Earth movement exclusions in insurance policies "generally refer to and have historically related to catastrophic and extraordinary calamities such as earthquakes and landslides." Peters Twp. Sch. Dist. v. Hartford Accident and Indem. Co., 833 F.2d 32, 35 (3d Cir.1987). Such exclusionary provisions were included in insurance policies to protect insurance companies from having to pay out on policies when catastrophic events, such as earthquakes or floods, caused damage to numerous policyholders. Powell v. Liberty Mut. Fire Ins. Co., 127 Nev. 156, 252 P.3d 668, 672--673 (2011). "[T]he reason for the insertion of the exclusionary clause ... in all risk insurance policies is to relieve the insurer from occasional major disasters which are almost impossible to predict and thus to insure against." Wyatt v. Nw. Mut. Ins. Co., 304 F.Supp. 781, 783 (D.Minn.1969). Broom, 2015 OK 19, ¶ 33, 356 P.3d at 629.
We observed that other jurisdictions have found similar earth movement exclusions ambiguous when they typically list naturally occurring events describing earth movement but do not include unnatural events as well.23
¶20 We noted that in Powell v. Liberty Mut. Fire Ins. Co., supra, a water pipe exploded in the Plaintiff's house, flooding the basement and causing a shift in the foundation and extensive cracking and separation in the walls and ceiling.24 The insurance company denied coverage under the earth movement exclusion, which excluded coverage for "[e]arth movement, meaning earthquake including land shock waves or tremors before, during or after a volcanic eruption; landslide, mine subsidence; mudflow; earth sinking, rising or shifting."25 The Nevada court reversed summary judgment in favor of the insurance company, finding that because the policy "does not include clear and unambiguous language, subject to only one interpretation, that clearly excludes the damage here, [the insurance company] is unable to deny coverage of the claim if the district court determines that the claim stems from damage caused by soil movement as a direct result of the ruptured pipe."26
¶21 OSRMT asks the Court to read the agreement [or policy] as a whole and view the exclusions as referring to both naturally occurring and man-made events, which according to the OSRMT distinguish the present controversy from our opinion in Broom v. Wilson Paving & Excavating, Inc., supra. The language relied on by OSRMT to show the loss was excluded states the following.
1. We will not pay for loss or damage caused directly or indirectly by any of the following. Such loss or damage is excluded regardless of any other cause or event that contributes concurrently or in any sequence to the loss.
a. Ordinance Or Law . . .

____

The problem
Repeat everything in the passage on earth movement exclusions from "1. We will not" down to "to the loss.", word for word. The entries that come next are separate material, unconnected to the passage on earth movement exclusions.

(Stored items)
____

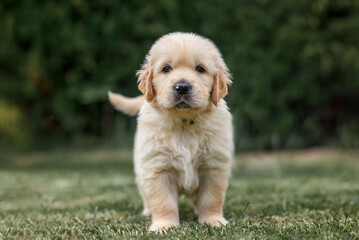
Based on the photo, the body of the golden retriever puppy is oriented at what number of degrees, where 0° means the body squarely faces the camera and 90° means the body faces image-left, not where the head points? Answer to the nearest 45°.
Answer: approximately 0°
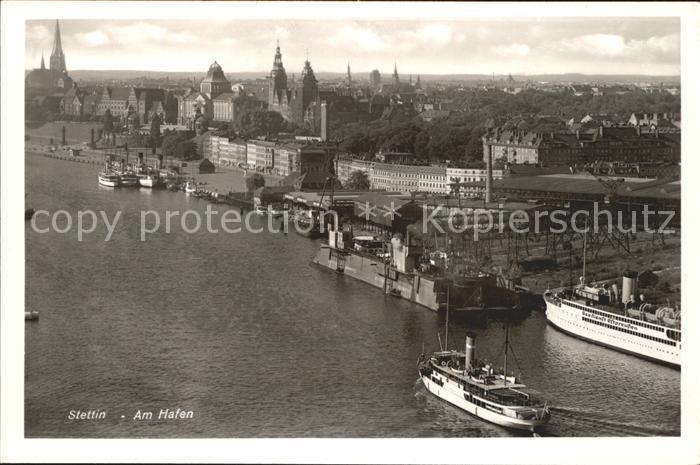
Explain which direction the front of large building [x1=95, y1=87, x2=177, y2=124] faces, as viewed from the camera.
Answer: facing the viewer and to the left of the viewer

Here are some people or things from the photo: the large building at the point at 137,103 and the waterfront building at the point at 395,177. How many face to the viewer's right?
0

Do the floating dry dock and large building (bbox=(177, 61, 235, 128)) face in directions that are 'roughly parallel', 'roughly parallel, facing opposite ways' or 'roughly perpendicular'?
roughly perpendicular

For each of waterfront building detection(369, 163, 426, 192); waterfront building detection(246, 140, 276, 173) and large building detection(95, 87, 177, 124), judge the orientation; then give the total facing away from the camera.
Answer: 0

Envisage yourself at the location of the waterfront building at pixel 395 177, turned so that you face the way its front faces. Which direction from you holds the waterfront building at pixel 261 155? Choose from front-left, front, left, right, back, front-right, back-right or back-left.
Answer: right

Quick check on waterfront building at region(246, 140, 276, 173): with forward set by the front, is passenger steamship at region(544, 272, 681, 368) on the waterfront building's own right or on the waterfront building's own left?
on the waterfront building's own left
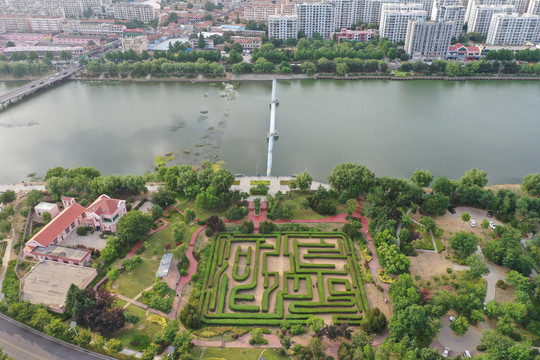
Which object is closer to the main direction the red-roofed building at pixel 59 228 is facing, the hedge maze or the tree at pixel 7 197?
the hedge maze

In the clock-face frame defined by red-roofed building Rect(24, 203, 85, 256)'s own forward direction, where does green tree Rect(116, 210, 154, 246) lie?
The green tree is roughly at 12 o'clock from the red-roofed building.

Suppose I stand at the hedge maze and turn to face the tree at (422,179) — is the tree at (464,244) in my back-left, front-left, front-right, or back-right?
front-right

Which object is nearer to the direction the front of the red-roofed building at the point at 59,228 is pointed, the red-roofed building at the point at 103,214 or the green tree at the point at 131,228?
the green tree

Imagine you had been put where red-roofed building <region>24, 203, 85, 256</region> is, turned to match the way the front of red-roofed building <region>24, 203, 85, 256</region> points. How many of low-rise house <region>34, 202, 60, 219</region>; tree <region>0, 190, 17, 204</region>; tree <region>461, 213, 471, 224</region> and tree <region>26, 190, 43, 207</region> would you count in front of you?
1

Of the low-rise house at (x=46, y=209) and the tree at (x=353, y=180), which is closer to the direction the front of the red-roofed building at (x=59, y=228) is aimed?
the tree

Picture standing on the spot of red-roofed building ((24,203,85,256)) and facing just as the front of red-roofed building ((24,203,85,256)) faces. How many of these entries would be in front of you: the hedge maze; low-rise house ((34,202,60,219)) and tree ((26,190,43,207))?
1

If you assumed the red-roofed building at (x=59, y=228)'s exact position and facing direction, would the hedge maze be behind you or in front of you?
in front

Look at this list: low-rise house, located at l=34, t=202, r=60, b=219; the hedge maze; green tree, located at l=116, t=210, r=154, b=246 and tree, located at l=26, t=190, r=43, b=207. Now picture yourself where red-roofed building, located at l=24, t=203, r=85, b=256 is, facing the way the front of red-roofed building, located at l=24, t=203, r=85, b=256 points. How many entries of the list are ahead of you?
2

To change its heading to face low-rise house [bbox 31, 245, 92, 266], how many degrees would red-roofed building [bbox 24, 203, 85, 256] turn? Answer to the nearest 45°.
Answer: approximately 45° to its right

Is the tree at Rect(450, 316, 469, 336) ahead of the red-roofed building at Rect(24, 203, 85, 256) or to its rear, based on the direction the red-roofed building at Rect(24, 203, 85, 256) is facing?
ahead

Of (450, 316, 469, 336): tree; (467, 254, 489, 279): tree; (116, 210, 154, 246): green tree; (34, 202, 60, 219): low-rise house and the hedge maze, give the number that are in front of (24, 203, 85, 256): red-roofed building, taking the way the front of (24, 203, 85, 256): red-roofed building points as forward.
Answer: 4

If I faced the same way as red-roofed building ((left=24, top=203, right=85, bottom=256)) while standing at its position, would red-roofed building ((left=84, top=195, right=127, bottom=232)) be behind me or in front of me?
in front

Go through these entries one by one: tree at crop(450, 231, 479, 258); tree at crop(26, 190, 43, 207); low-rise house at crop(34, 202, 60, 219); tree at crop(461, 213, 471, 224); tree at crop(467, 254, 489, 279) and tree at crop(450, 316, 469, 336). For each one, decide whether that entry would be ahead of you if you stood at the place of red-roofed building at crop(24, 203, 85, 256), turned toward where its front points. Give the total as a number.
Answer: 4

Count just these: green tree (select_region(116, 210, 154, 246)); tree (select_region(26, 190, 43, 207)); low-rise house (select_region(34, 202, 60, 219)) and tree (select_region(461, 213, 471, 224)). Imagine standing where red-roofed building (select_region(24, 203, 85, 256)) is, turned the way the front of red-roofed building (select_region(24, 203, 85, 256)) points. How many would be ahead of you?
2

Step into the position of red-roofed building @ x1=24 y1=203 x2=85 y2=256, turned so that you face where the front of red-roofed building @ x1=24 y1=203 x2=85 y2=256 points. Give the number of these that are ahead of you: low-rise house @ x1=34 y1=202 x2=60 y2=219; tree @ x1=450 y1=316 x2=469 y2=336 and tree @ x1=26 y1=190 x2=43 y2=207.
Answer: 1

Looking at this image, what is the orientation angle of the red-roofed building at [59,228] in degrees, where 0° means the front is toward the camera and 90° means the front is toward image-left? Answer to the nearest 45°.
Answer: approximately 315°

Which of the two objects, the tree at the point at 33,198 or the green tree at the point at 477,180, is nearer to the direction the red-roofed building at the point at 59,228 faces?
the green tree

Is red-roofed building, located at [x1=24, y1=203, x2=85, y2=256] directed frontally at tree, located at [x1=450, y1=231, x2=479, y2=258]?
yes

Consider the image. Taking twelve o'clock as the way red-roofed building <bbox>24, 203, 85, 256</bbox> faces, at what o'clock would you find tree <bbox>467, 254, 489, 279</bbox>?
The tree is roughly at 12 o'clock from the red-roofed building.

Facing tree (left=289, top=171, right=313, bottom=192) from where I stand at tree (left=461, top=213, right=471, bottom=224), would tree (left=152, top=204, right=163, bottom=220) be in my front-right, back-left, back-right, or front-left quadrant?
front-left

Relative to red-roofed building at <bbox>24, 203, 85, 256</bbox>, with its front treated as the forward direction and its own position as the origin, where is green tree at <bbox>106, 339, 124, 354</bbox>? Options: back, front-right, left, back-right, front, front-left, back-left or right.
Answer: front-right
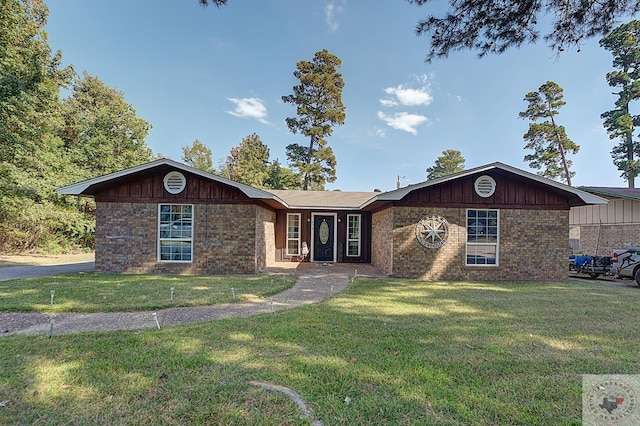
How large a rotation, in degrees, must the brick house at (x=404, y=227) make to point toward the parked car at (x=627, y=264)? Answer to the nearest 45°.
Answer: approximately 90° to its left

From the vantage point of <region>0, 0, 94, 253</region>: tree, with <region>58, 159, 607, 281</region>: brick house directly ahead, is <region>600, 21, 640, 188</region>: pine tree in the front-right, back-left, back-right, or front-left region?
front-left

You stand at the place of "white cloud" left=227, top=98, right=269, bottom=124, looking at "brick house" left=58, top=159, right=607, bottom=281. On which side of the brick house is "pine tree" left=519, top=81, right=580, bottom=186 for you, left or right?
left

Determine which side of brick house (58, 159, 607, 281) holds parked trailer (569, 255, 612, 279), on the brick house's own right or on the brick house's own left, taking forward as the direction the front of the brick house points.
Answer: on the brick house's own left

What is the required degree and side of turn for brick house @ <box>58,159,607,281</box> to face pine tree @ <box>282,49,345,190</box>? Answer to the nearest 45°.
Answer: approximately 180°

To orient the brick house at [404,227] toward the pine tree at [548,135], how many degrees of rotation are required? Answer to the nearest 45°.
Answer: approximately 135° to its left

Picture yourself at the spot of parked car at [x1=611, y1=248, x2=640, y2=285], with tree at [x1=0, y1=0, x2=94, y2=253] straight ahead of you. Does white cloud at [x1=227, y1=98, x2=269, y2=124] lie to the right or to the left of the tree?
right

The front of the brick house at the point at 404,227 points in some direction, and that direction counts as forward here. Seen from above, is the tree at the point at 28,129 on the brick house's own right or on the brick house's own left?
on the brick house's own right

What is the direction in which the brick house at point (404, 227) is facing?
toward the camera
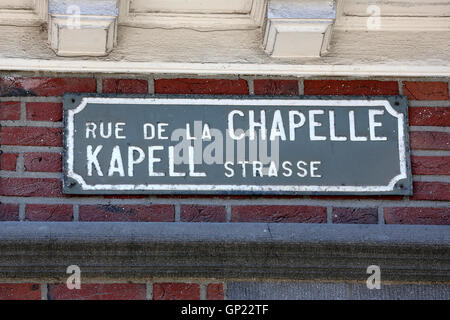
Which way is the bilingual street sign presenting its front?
toward the camera
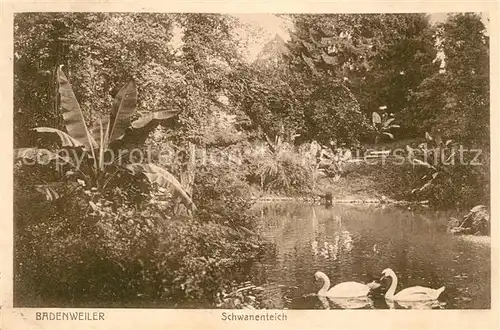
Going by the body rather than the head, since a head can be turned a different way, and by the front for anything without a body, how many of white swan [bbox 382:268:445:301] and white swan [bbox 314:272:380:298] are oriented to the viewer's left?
2

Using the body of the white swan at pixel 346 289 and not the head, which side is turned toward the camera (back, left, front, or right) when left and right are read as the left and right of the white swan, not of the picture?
left

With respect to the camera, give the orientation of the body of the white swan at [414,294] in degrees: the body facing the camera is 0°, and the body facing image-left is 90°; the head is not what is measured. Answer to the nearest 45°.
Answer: approximately 90°
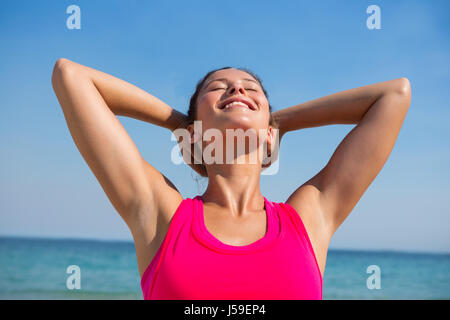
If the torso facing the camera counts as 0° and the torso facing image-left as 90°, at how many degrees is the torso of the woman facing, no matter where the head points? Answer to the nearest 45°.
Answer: approximately 0°
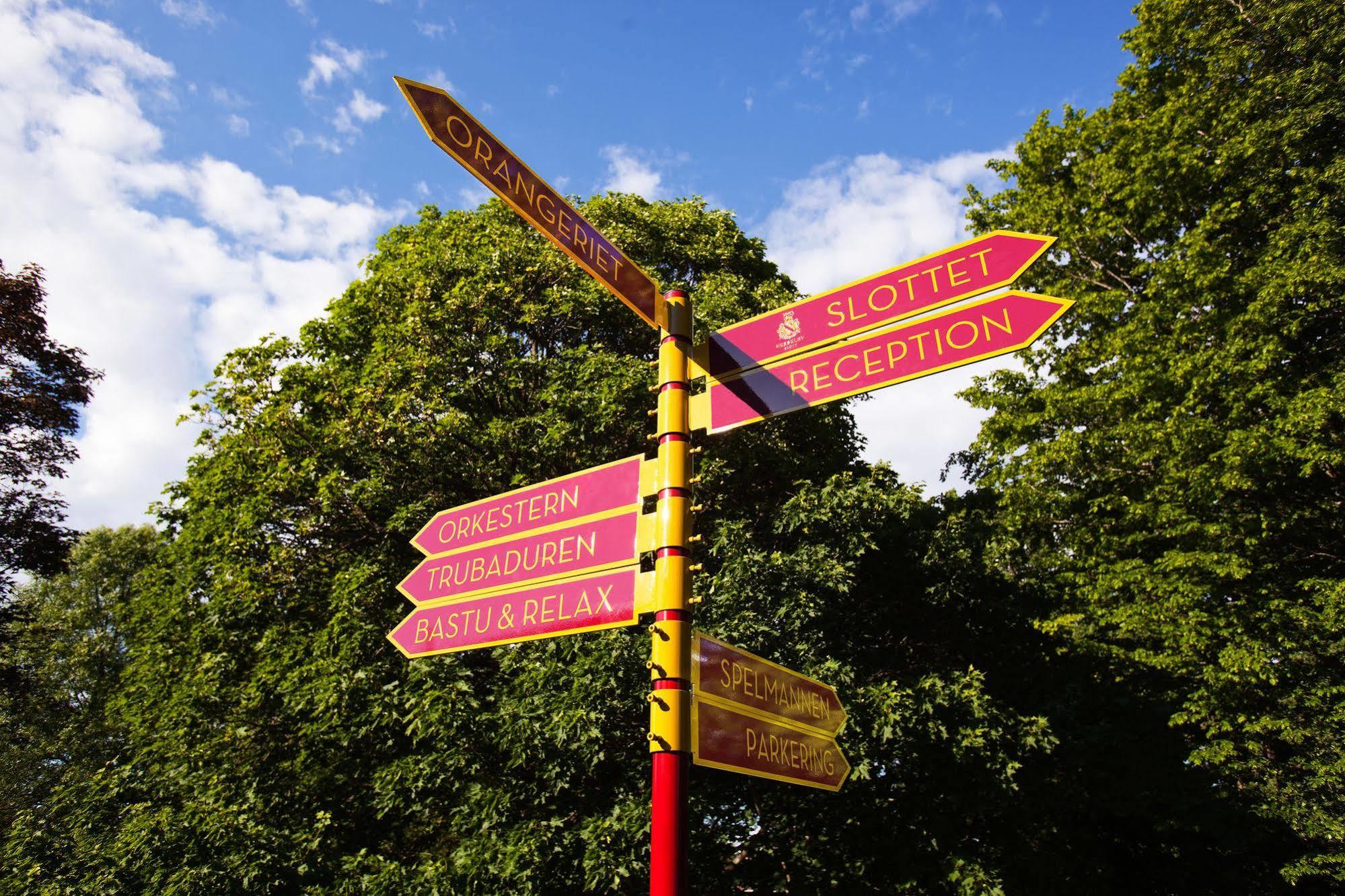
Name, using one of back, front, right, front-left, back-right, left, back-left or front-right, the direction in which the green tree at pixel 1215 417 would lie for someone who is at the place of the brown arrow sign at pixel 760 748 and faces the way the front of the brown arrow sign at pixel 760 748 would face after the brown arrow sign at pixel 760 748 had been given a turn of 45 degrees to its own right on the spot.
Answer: back-left

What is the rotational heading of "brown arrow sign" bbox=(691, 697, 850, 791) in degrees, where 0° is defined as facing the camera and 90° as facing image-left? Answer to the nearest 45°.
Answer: approximately 315°

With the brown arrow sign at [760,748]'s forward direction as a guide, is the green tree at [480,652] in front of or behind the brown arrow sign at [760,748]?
behind

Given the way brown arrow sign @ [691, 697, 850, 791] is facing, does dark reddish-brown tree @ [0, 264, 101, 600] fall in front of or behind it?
behind

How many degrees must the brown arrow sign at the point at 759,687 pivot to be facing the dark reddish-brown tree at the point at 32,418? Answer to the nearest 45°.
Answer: approximately 180°

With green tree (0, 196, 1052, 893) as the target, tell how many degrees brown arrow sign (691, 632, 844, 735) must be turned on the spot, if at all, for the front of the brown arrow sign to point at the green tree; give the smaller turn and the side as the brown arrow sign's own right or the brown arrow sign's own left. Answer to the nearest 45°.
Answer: approximately 180°

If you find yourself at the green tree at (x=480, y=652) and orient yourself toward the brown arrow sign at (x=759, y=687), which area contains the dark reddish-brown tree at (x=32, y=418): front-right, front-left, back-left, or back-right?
back-right

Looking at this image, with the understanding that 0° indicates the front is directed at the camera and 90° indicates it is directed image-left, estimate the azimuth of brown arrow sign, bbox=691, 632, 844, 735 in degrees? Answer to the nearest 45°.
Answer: approximately 315°
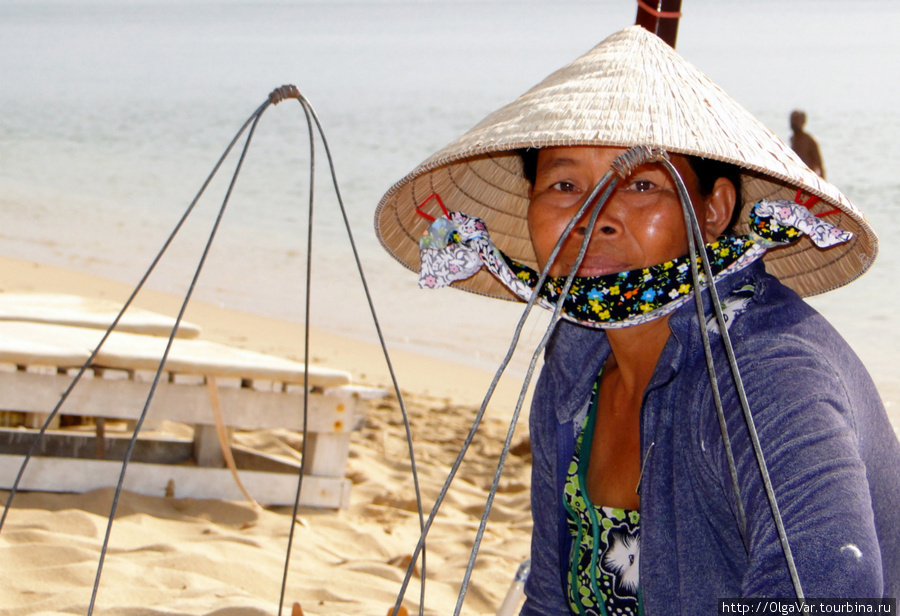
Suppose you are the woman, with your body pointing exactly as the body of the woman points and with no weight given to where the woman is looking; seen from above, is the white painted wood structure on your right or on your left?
on your right

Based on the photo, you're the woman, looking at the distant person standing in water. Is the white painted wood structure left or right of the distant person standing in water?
left

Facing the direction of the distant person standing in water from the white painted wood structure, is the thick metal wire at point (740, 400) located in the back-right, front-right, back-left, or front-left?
back-right

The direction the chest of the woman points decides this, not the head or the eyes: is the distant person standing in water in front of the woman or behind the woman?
behind

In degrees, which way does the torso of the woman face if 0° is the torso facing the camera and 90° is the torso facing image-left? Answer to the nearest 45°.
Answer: approximately 45°
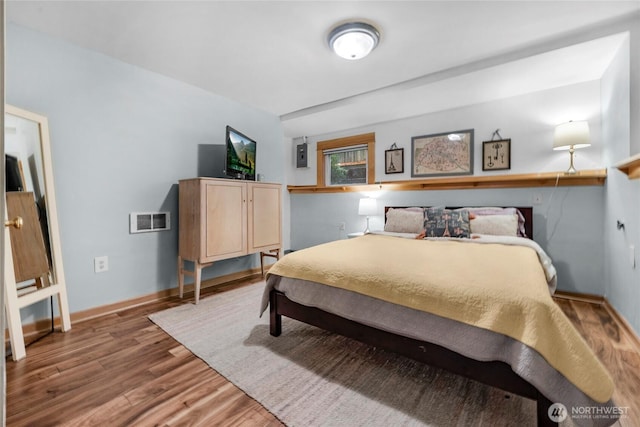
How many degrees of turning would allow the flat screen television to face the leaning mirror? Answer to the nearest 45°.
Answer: approximately 90° to its right

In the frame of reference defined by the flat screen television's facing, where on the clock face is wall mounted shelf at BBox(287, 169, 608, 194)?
The wall mounted shelf is roughly at 11 o'clock from the flat screen television.

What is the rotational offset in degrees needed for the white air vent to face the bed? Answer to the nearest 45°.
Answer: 0° — it already faces it

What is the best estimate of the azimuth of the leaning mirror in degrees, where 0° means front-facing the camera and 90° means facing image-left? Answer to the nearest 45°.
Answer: approximately 315°

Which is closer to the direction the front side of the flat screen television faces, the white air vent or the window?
the window
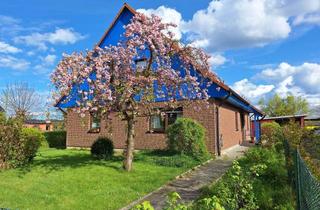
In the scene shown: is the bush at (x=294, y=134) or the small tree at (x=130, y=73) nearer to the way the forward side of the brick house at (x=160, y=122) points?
the small tree

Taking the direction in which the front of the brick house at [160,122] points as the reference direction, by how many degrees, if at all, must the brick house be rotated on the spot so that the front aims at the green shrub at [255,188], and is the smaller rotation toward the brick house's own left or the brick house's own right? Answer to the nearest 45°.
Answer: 0° — it already faces it

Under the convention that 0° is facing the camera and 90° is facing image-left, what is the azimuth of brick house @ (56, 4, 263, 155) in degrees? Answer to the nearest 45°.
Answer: approximately 0°

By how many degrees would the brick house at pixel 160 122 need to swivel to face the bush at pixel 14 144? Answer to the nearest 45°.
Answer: approximately 45° to its right

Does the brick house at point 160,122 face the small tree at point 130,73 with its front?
yes

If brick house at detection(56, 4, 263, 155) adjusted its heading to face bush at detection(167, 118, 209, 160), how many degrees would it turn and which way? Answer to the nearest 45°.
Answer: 0° — it already faces it

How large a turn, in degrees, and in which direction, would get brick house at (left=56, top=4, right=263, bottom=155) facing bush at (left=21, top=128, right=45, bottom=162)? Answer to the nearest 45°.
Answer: approximately 45° to its right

____

Response to this exercise
1. We will not pay for loss or damage caused directly or indirectly by any of the following. Such loss or damage is excluded regardless of any other cause or event that contributes concurrently or in any sequence to the loss.